Set problem A:
Answer these questions about the Chopin vs. Pollet court opinion.
(i) From which court was the appeal taken?
(ii) For the taxes of which years was the property sold?
(iii) On what date was the opinion handed down?
Set problem B: Carry on the Chopin vs. Pollet court opinion from its last sentence.

Case ID: la-ann_48-2/html/1186-01.html
Source: Caselaw Access Project
Author: {"author": "McEnery, J.", "license": "Public Domain", "url": "https://static.case.law/"}
Date Created: 2024-08-24T03:29:51.129683

No. 12,201.
    P. A. Chopin vs. J. Pollet et als.
    It is not essential for a valid assessment of property on the tax rolls that it should follow exactly the deed of the property to the tax debtor. It is a sufficient assessment if it conforms to it and identifies the property.
    A purchaser of property is not concerned with the warranty from tne vendor to plaintiff, who seeks to compel his vendee to accept title. He can not proceed against the warrantor of his vendor without express subrogation.
    APPEAL from the Civil District Court for the Parish of Orleans. King, J.
    
    
      Wall & Watt for Plaintiff, Appellee.’
    
      Dart & Kernan for Defendants, Appellants.
    Submitted on briefs June 26, 1896.
    Opinion handed down June 29, 1896.
   The opinion of the court was delivered by

McEnery, J.

Defendants appeal from a judgment commanding them to take title to certain immovable property described in plaintiff’s petition.

The plaintiff and defendants entered into an agreement by which the former was to sell the property to the latter, tendering .them a good and perfect title. The defendants refused to accept title when tendered, on the ground that there was no personal warranty to plaintiff by his vendor; that the title tendered by plaintiff is a tax title, the property having been sold for the taxes of 1876, 1877 and 1878, made in pursuance of Act 82 of 1884; that the assessments of said property were defective in its description; that neither plaintiff nor his assigns have been in possession a sufficient length of time to acquire title by prescription, and that defendants fear that the absence of a stipulation of warranty in the title to plaintiff will cause them to be sued and evicted for defects of which they are not aware; that there were no taxes due on said property; that the owner was dead, and his wife also, at the time of the assessments. There is no evidence that the party to whom the property was assessed was dead at the time of the assessments, or that the taxes had been paid on said property.

The description of the property on the assessment rolls was sufficient to identify the property, and to point it out as the property of the party to whom it was assessed.

Information provided:
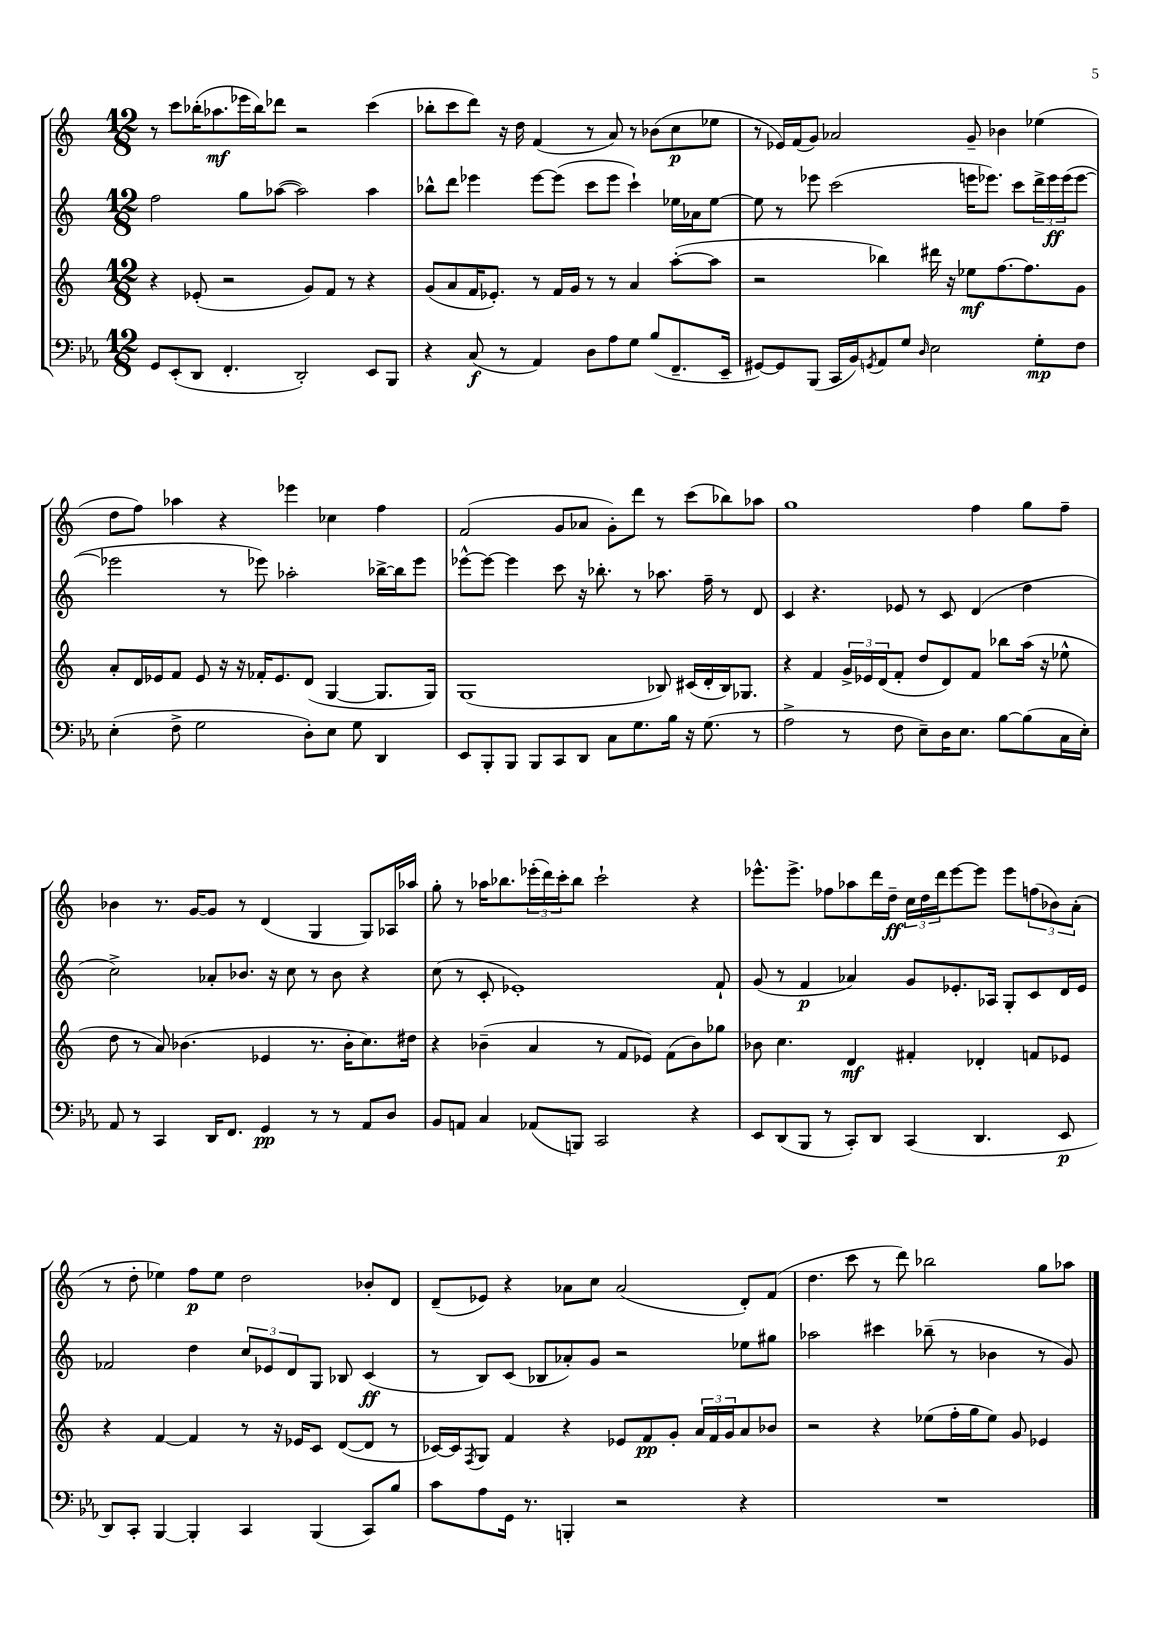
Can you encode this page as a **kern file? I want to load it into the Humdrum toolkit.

Final result A:
(i) The Civil District Court for the Parish of Orleans.
(ii) 1876, 1877 and 1878.
(iii) June 29, 1896.

Final result B:
The deed to Smith, the tax debtor, described the property “as lots five, six, seven, eight, adjoining each other, and measure each thirty feet front on Washington street by a depth, between parallel lines, of one hundred and thirty feet six inches and four lines; said lot eight forming the corner of Washington and Broad streets; lots nine and ten adjoin each other, and measure each thirty feet on Broadway by a depth, between parallel lines, of one hundred and twenty feet.”

The assessment and the Tax Collector’s deed described the property as “ five certain lots of ground in the Sixth District of the city of New Orleans, in the square bounded by Washington, Broadway', St. Charles and Pine streets, designated as lots Nos. 5 to 9; measuring one hundred and twenty feet on Washington street by a depth of one hundred and sixty feet and four inches, forming the corner of Washington and Broadway streets.”

The measurement and lot numbers correspond to the title of the person, A. W. Smith, to whom the property was assessed. The property on the assessment rolls and the tax deed is described as a whole and in more accurate detail. This is only the substantial difference in the description.

It is argued that the tax debtor was living in 1880, and may appear and contest the defendants’ title. Apparently there are no defects in the tax title. It is prima faoie a good title, and we are not called upon to invalidate the title, because there is a possibility that Smith may appear and urge grounds of nullity that can only be conjectured, not even raising a cloud on the title as now presented.

The defendants are not'Concerned with the absence of warranty between plaintiff’s vendor and himself. Had there been an express warranty defendants could not avail themselves of it without subrogation.

Judgment affirmed.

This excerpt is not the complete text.